G gene sequence analysis (Kilifi). G gene sequences were less conserved compared to F gene sequences with overall mean sequence identity of 73% (nt) and 56% (aa). However, within subgroups the sequences were highly conserved: the mean identities were estimated at 97% (nt) and 96% (aa) for clade A2c, 93% (nt) and 89% (aa) for clade A2b, 94% (nt) and 90% (aa) for B1, 92%(nt) and 87% for B2 subgroups. The deduced G gene amino acid sequences differed in lengths among subgroups: clade A2c (220aa), clade A2b (218 and 229aa), B2 (238aa) and B1 (232 and 242aa) long.The varying protein lengths for clade A2b and B1 subgroups were due tochanges in stop codon positions. The evolutionary rates for the G gene were estimated at 3.420× 10–3 (95% HPD interval = 1.317× 10–3 to 5.518× 10–3), 8.022× 10–3 (95% HPD = 5.893× 10–3 to 1.060× 10–2) and 9.570× 10–3 (95% HPD = 5.911× 10–3 to 1.33× 10–2) nucleotide substitutions/site/year for A2c, A2b and B1, respectively. Evolutionary rate estimates for subgroup B2 viruses were not determined, effective sample size (ESS) for all parameters failed to reach the cut-off (200) required for confirmation of convergence in BEAST analysis. Among all the subgroups, A2c exhibited significantly lower substitution rates within the G gene (95% HPD = 1.317× 10–3 to 5.518× 10–3).

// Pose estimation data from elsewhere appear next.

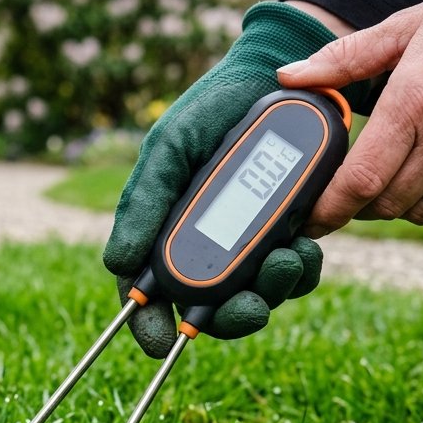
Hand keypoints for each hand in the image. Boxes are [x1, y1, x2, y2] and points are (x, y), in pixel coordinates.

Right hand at [104, 2, 359, 357]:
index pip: (147, 293)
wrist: (275, 78)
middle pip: (208, 309)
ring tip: (290, 260)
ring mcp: (247, 245)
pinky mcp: (287, 236)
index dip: (149, 326)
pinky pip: (293, 274)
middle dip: (231, 315)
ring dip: (272, 292)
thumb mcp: (170, 148)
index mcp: (164, 231)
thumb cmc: (210, 111)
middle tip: (252, 305)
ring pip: (255, 297)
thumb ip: (144, 201)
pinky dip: (301, 271)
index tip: (160, 344)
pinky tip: (306, 247)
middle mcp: (204, 246)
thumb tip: (117, 264)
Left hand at [277, 0, 422, 235]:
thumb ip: (343, 58)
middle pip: (383, 204)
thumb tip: (289, 77)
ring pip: (417, 212)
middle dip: (357, 204)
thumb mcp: (407, 26)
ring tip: (390, 174)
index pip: (359, 180)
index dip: (327, 209)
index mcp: (414, 101)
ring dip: (394, 203)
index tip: (307, 219)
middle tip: (348, 186)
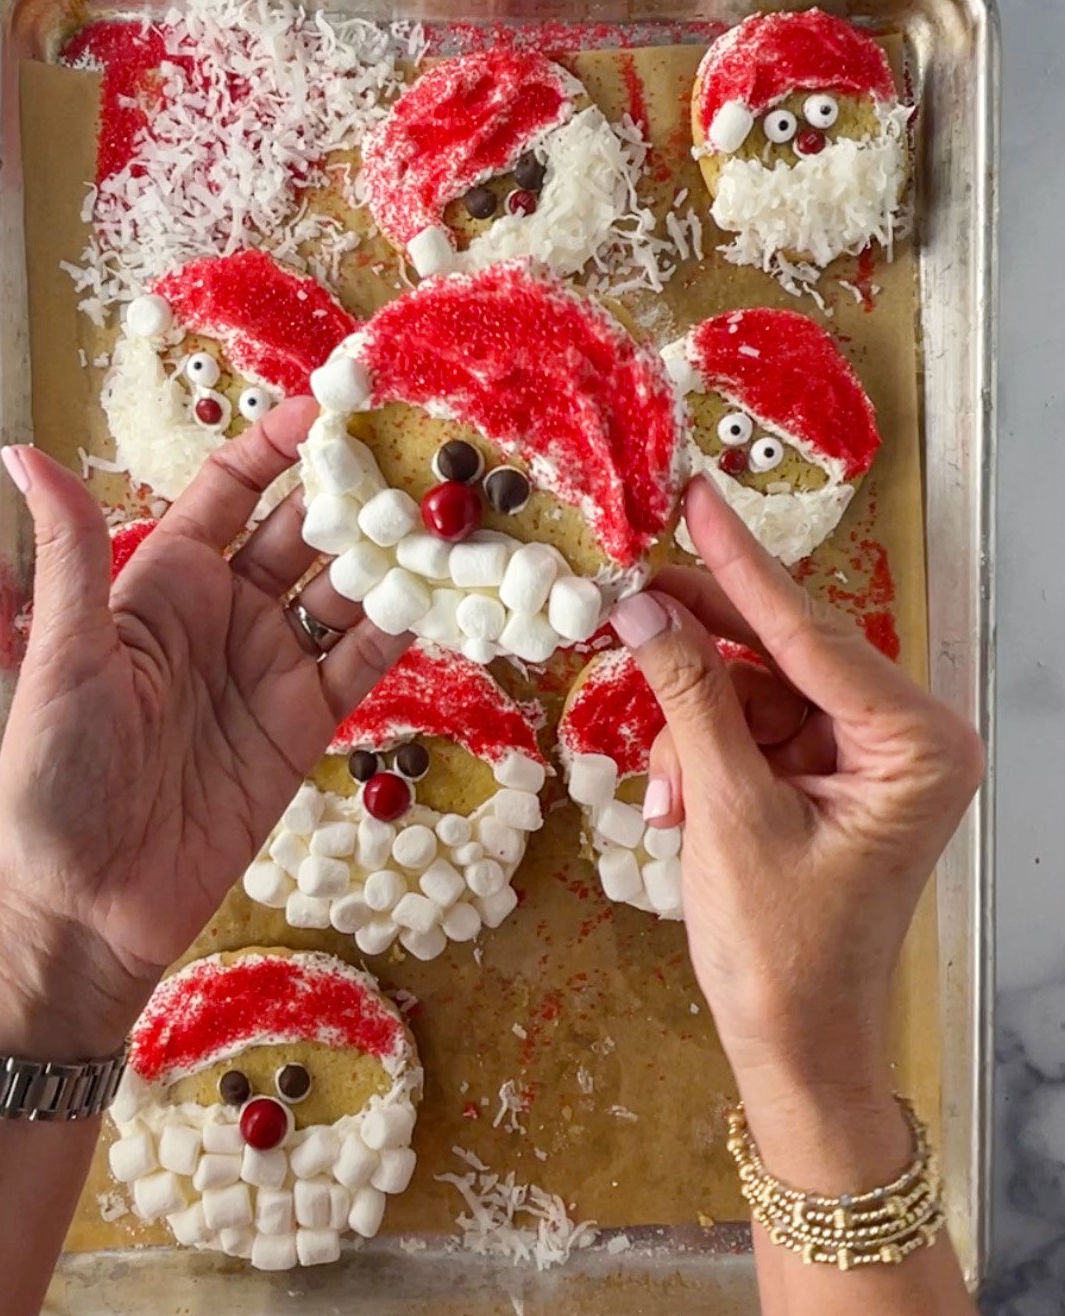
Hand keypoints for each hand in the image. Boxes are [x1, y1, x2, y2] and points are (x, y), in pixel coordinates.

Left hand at [0, 398, 407, 1056]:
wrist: (92, 900)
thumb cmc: (57, 776)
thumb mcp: (65, 656)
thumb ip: (73, 553)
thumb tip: (25, 450)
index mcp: (166, 582)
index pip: (235, 488)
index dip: (283, 442)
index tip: (338, 400)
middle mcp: (228, 613)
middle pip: (305, 531)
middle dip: (358, 490)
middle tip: (422, 450)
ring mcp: (272, 667)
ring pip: (347, 592)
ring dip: (395, 555)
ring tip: (453, 516)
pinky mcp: (306, 724)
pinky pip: (363, 662)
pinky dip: (404, 628)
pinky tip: (447, 596)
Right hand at [610, 477, 982, 1180]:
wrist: (794, 1047)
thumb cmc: (780, 951)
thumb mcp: (727, 813)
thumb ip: (688, 698)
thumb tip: (639, 606)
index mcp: (916, 743)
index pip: (811, 634)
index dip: (740, 565)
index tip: (696, 498)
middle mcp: (903, 735)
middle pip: (783, 652)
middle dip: (702, 652)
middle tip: (630, 599)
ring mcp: (864, 754)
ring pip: (754, 689)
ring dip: (693, 729)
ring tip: (665, 797)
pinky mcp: (827, 773)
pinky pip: (750, 727)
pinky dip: (703, 753)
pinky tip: (675, 804)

The estimated times of the most common ancestor of the individual subgroups dated to recent origin in both F and G genes, i.e., 2009 (95% HPD = 2005 –2011) for clade A2c sequences, 2008 (95% HPD = 2006 –2009) for clade A2b, 2005 (95% HPD = 2002 –2007) for B1 and 2001(95% HPD = 1997–2005) for B2 sequences. The estimated mean dN/dS ratio (ω) was <1 for A2b (ω = 0.57), A2c (ω = 0.38) and B1(ω = 0.78). For the subgroup B2, a higher average dN/dS ratio (ω = 1.21) was determined for G gene, indicating a signal of positive selection (Additional file 6). Using M2a and M3 models, 3 positively selected sites were identified within A2c (17, 24 and 28) and A2b (87, 123 and 135), 1 site (96) in B1 and 2 sites (12,127) within B2 sequences (Additional file 6).
HMPV subgroup and Disease severity.We did not observe a statistically significant association between HMPV subgroup and pneumonia severity ( p-value = 0.264) (Table 3).